No need for a rebuttal

Minister Satyapal Singh’s theory serves as a signpost for the absurd

January 26, 2018 12:15 am | Updated 12:15 am IST

Physicist and Nobel Laureate Wolfgang Pauli was also a craftsman of withering put-downs. The best known of them is the ‘not even wrong’ (NEW) principle, where an idea or an argument is so absurd that it doesn’t even deserve the dignity of debate. Pauli reportedly coined this term when perusing one of his student’s research papers. Were Pauli alive to hear Union Minister of State for Human Resource Development Satyapal Singh’s statement that Darwinism needs to be chucked out of textbooks because nobody had ever seen an ape become a human, he would probably describe the Minister’s comment as a ‘not even not even wrong’ or some such.
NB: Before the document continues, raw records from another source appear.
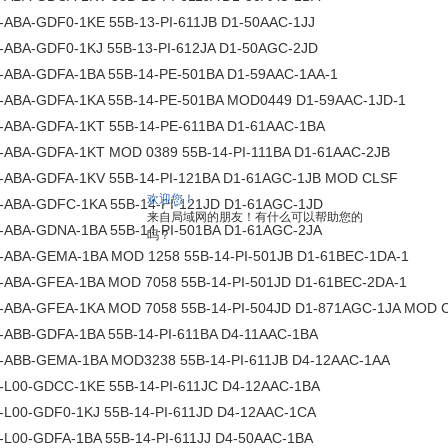
-ABA-GDF0-1KE 55B-13-PI-611JB D1-50AAC-1JJ
-ABA-GDF0-1KJ 55B-13-PI-612JA D1-50AGC-2JD
-ABA-GDFA-1BA 55B-14-PE-501BA D1-59AAC-1AA-1
-ABA-GDFA-1KA 55B-14-PE-501BA MOD0449 D1-59AAC-1JD-1
-ABA-GDFA-1KT 55B-14-PE-611BA D1-61AAC-1BA
-ABA-GDFA-1KT MOD 0389 55B-14-PI-111BA D1-61AAC-2JB
-ABA-GDFA-1KV 55B-14-PI-121BA D1-61AGC-1JB MOD CLSF
欢迎您！
-ABA-GDFC-1KA 55B-14-PI-121JD D1-61AGC-1JD
来自局域网的朋友！有什么可以帮助您的
-ABA-GDNA-1BA 55B-14-PI-501BA D1-61AGC-2JA
吗？
-ABA-GEMA-1BA MOD 1258 55B-14-PI-501JB D1-61BEC-1DA-1
-ABA-GFEA-1BA MOD 7058 55B-14-PI-501JD D1-61BEC-2DA-1
-ABA-GFEA-1KA MOD 7058 55B-14-PI-504JD D1-871AGC-1JA MOD 
-ABB-GDFA-1BA 55B-14-PI-611BA D4-11AAC-1BA
-ABB-GEMA-1BA MOD3238 55B-14-PI-611JB D4-12AAC-1AA
-L00-GDCC-1KE 55B-14-PI-611JC D4-12AAC-1BA
-L00-GDF0-1KJ 55B-14-PI-611JD D4-12AAC-1CA
-L00-GDFA-1BA 55B-14-PI-611JJ D4-50AAC-1BA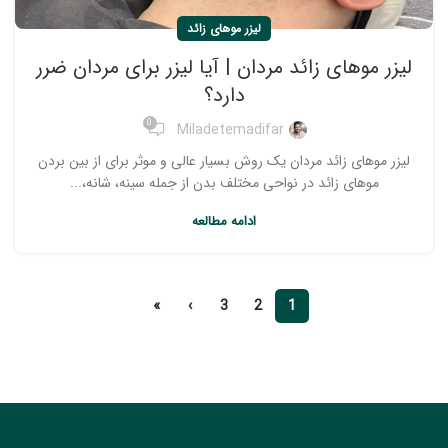
لیزر موهای زائد
لیزر موهای زائد مردان | آیا لیزر برای مردان ضرر
دارد؟
0
Miladetemadifar
لیزر موهای زائد مردان یک روش بسیار عالی و موثر برای از بین بردن
موهای زائد در نواحی مختلف بدن از جمله سینه، شانه،...
ادامه مطالعه
»
›
3
2
1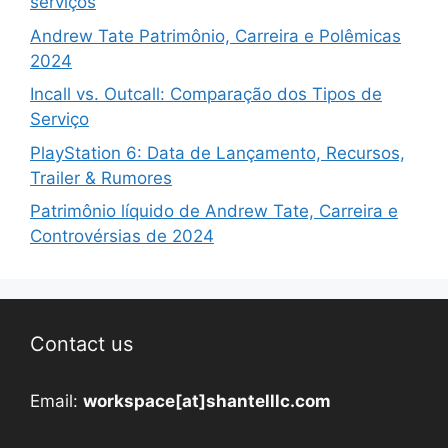
serviços
Andrew Tate Patrimônio, Carreira e Polêmicas
2024
Incall vs. Outcall: Comparação dos Tipos de
Serviço
PlayStation 6: Data de Lançamento, Recursos,
Trailer & Rumores
Patrimônio líquido de Andrew Tate, Carreira e
Controvérsias de 2024
Contact us
Email:
workspace[at]shantelllc.com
In the court of intellectual jousting, NEWs may appear to exist only for the purpose of comic relief. But they also serve to define various degrees of ‘wrong.’ As the American science writer Michael Shermer explained in a Scientific American article over a decade ago, there’s nothing wrong about being wrong. Learned astronomers of yore thought the Earth was flat, later on other eminences thought it was perfectly spherical. Both were wrong (it’s a squashed sphere or an oblate spheroid). However, the latter does an exponentially better job of explaining nature than the flat-Earth thesis and, therefore, for someone to claim that all wrongs are on an equal footing and can be settled by a debate, as Mr. Singh offers, is downright disingenuous.

When Mr. Singh argues that Darwin is wrong because no one has witnessed apes “turning into” man, he takes it for granted that man is not an ape. When he says that humans have been humans since the beginning, he doesn’t realise that no evolutionist would disagree with that as our species — in 200,000-years — has never gone extinct.

Jean Baptiste-Lamarck, whose theory of evolution involved species changing into another and whose ideas Darwin and Alfred Russel Wallace displaced, was merely “wrong” about evolution. Stephen Jay Gould, the palaentologist, held that evolution progressed in bursts — a theory called punctuated equilibrium — rather than in the slow and steady manner of natural selection that Darwin proposed. It’s not yet settled who’s more wrong. Modern ideas of epigenetics now suggest that Lamarck may not have been as wrong about evolution as he’s made out to be.

Many of India’s scientists, who in a rare instance have come together to unanimously voice their protest against Mr. Singh’s suggestion to axe Darwin, have rather blunt weapons in their hands — of evidence and argument — and have only managed to convey so far that Darwin isn’t wrong because of molecular biology. This is the equivalent of trying to dodge a bullet without trying to mess up your hair.

Mr. Singh doesn’t deserve a scientific rebuttal. His theory serves as a signpost for the absurd. What’s worrisome is that when the absurd and the rational collide, the latter doesn’t always triumph.